E poi ci sono quelli che decidono di rischiare. Solo Leveling: Ragnarok è un esempio raro di sequel coraggioso, che compie una scelta che perfino Dragon Ball, nonostante decenni di storia, non è mai riuscita a portare fino in fondo: lasciare il ruolo di protagonista alla nuova generazione.
Nel manhwa originale, Sung Jinwoo domina completamente la scena. La sua evoluzione da cacciatore debole e anonimo a Shadow Monarch invincibile è il fulcro di tutto il racconto. È una parabola di potere, solitudine e sacrificio che, alla fine, trova una chiusura chiara e soddisfacente. Jinwoo vince la guerra contro i Monarchi, salva il mondo, costruisce una vita nuova, e ha un figlio: Sung Suho. Un finale classico.
A quel punto, molti avrebbero portato a termine la storia. Ma Ragnarok decide di riaprirlo, non per continuare la storia di Jinwoo, ma per raccontare quella di Suho. Una decisione non solo audace, ma anche rischiosa: rinunciare a un personaggio tanto amato per far spazio a uno nuovo significa mettersi in discussione. Eppure, è proprio questo il gesto che distingue le opere che evolvono da quelle che si ripetono.
Il confronto con Dragon Ball è inevitabile. Anche lì, alla fine della prima serie, Goku si sposa, diventa padre e lascia intravedere un possibile passaggio di testimone a suo figlio Gohan. All’inizio di Dragon Ball Z, l’idea sembra chiara. Gohan è dotato di un potere immenso, è diverso e ha il potenziale per superare suo padre. Durante la saga di Cell, diventa il vero protagonista, raggiungendo il suo apice in una delle battaglie più iconiche dell’intero franchise.
Eppure, quella transizione non si compie mai del tutto. Con la saga di Majin Bu, Gohan perde centralità, viene indebolito, quasi ridicolizzato. Goku ritorna protagonista, e da quel momento in poi, non lascia più il trono. Toriyama stesso ha ammesso di aver perso interesse nel raccontare le vicende di Gohan. Così, quella che sembrava una scelta generazionale diventa solo un intermezzo.
Solo Leveling: Ragnarok, invece, non torna indietro.
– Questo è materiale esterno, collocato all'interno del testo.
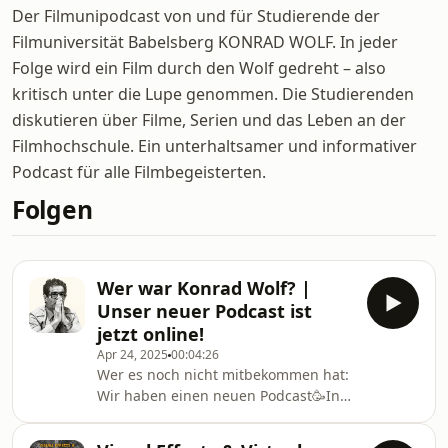
Der Filmunipodcast von und für Studierende der
Filmuniversität Babelsberg KONRAD WOLF. In jeder
Folge wird ein Film durch den Wolf gedreht – also
kritisch unter die Lupe genommen. Die Studierenden
diskutieren über Filme, Serien und das Leben an der
Filmhochschule. Ein unterhaltsamer und informativer
Podcast für alle Filmbegeisterten.
Folgen
Wer war Konrad Wolf? |
Unser neuer Podcast ist
jetzt online!
Apr 24, 2025
00:04:26
Wer es noch nicht mitbekommen hat:
Wir haben einen neuen Podcast🥳In
unserem neuen Podcast beschäftigen
wir uns mit dem Namenspatron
Jinwoo rimane presente, ma defilato. È una guida, un’ombra benevola. Il cuore della narrazione è tutto su Suho, sulle sue insicurezze, il peso dell’eredità paterna, la crescita graduale. A differenza del padre, non parte da zero, ma nemmeno è invincibile. E questo lo rende interessante. Non è un clone di Jinwoo, ma una risposta diversa a un mondo ancora più complesso.
La forza di Ragnarok sta anche nel saper riutilizzare il vecchio per costruire il nuovo. Personaggi come Beru, Esil e Antares tornano in scena, ma con ruoli rinnovati. La mitologia dell’universo si espande, le minacce si fanno più cosmiche, e Suho deve trovare la sua strada, senza potersi semplicemente rifugiare nell’ombra del padre.
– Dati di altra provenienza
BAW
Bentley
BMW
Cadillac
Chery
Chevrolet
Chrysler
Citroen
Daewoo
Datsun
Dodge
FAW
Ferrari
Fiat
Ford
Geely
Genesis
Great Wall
Tutto questo è possibile solo grazie a una scelta narrativa precisa: fidarsi della nuova generazione. Non solo come personaggi, ma anche come pubblico. È una scommessa sul lungo termine, su una storia che può andare avanti senza ancorarsi alla nostalgia.
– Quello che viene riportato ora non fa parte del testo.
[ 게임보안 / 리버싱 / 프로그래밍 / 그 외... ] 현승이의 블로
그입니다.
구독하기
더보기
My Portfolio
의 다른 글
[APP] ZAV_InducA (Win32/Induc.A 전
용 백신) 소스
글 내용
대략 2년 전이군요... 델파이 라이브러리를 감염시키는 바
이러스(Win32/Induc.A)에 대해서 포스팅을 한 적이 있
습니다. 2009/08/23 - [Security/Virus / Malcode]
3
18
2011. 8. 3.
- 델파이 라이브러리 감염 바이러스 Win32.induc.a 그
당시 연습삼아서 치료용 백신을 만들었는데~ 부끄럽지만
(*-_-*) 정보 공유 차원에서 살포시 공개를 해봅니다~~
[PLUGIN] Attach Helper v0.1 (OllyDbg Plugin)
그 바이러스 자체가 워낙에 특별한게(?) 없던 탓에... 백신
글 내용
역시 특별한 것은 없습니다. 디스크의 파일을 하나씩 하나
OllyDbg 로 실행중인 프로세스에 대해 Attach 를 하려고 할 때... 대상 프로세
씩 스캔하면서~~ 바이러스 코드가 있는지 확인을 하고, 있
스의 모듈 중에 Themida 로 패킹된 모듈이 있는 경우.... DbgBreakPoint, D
Dragon Ball è, e probabilmente resterà, il monumento assoluto dello shonen moderno. Ma a distanza di decenni, il suo sequel spirituale non ha mai avuto il coraggio di concludere davvero il percorso iniziato con Gohan. Solo Leveling (è stato annunciato il nuovo spin-off di Solo Leveling. Riuscirà a conquistare i fan?), invece, ha chiuso il cerchio e ne ha aperto un altro, con una voce nuova, ma ugualmente potente.